Google is famous as a fun-loving, freewheeling workplace, and outsiders might struggle to see why anyone would want to give up all the perks of having a job there. One group of employees has a very good reason, though: After calling on the company to drop a Department of Defense contract and getting no response, they’re choosing to resign in protest.
Their laudable decision brings up a larger crisis of conscience for the largely unregulated, “disruptive” Silicon Valley.
The story began earlier this year when more than 4,000 Google employees — including some senior engineers — signed a letter demanding that the company terminate a Pentagon contract they feared would be used for military applications. The project involved the application of artificial intelligence to analyze video images — technology that could potentially be used to guide drone strikes and increase their accuracy.
Employees maintained that Google should take a hardline stance on not contributing to the development of technologies that could be used as weapons of war, arguing that it goes against the company’s values. With Google’s internal strife in the news a lot lately, fears about what kinds of values the company wants to espouse are well-founded.
They also note that Google is experiencing some negative public relations surrounding issues of artificial intelligence and user data, which could even make it more challenging to recruit talented employees. The company’s “moral responsibility” in this situation, employees said, was clear — even though other tech companies also work with the military.
The employee letter highlights a growing tension for Silicon Valley companies and the larger tech industry. Government contracts — especially with the military — can be extremely profitable, and at times provide access to technologies that aren’t otherwise available. Collaborating with the government can boost revenues and give engineers a chance to work on cutting-edge, innovative projects, developing tools that will eventually make their way into civilian life.
But these contracts also involve producing tools that can be used to kill other human beings in military actions, or to engage in human rights violations, like harassing people attempting to cross the US border.

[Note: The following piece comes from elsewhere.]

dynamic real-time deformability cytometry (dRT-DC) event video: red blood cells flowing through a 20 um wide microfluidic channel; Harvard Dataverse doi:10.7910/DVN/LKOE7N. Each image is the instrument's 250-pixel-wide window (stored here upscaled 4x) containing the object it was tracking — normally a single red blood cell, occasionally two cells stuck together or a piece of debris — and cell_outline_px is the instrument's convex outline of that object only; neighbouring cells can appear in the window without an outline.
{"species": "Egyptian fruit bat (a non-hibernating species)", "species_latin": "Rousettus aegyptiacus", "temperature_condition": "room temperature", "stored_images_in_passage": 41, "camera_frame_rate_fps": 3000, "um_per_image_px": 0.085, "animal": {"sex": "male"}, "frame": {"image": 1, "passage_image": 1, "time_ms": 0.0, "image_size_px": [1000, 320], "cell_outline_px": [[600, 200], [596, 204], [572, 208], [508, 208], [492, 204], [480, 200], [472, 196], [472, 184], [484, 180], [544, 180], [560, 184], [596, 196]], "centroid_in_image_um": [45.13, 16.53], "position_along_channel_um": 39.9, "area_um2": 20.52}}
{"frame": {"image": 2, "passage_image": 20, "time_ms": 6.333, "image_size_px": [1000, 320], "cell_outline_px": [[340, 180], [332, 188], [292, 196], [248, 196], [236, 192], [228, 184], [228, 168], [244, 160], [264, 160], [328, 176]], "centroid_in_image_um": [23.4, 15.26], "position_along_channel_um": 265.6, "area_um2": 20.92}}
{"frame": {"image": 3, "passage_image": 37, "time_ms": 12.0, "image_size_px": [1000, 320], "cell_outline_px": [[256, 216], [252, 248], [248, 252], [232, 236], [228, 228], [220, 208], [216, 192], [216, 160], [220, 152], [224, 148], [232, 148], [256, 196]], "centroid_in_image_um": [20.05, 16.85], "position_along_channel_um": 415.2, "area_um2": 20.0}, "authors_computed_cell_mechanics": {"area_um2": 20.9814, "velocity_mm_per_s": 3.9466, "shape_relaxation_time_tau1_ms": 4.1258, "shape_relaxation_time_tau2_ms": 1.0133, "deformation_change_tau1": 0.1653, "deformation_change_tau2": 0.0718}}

AI experts warn that there are serious risks to being involved in the production of such technology, and that tech companies like Google should think carefully before committing their resources to this kind of work. With technological advances happening so quickly, ethicists and businesses alike are struggling to develop guidelines and boundaries for conducting business in a mindful way.
With no clear moral compass, some companies are opting to dismiss these concerns. Others, like Google, are trying to have it both ways — accepting the contract and maintaining that they aren’t responsible for the ultimate use of the technology.
But employees who signed the petition didn’t feel this goes far enough — and for some, the issue was worth quitting over. Google staff members who spoke to Gizmodo noted that the company has a long history of encouraging employees to speak up, and that after feeling unheard, they concluded that resigning was the most appropriate choice.
Taking a moral stance is not always easy, but these brave engineers feel that it’s the right thing to do.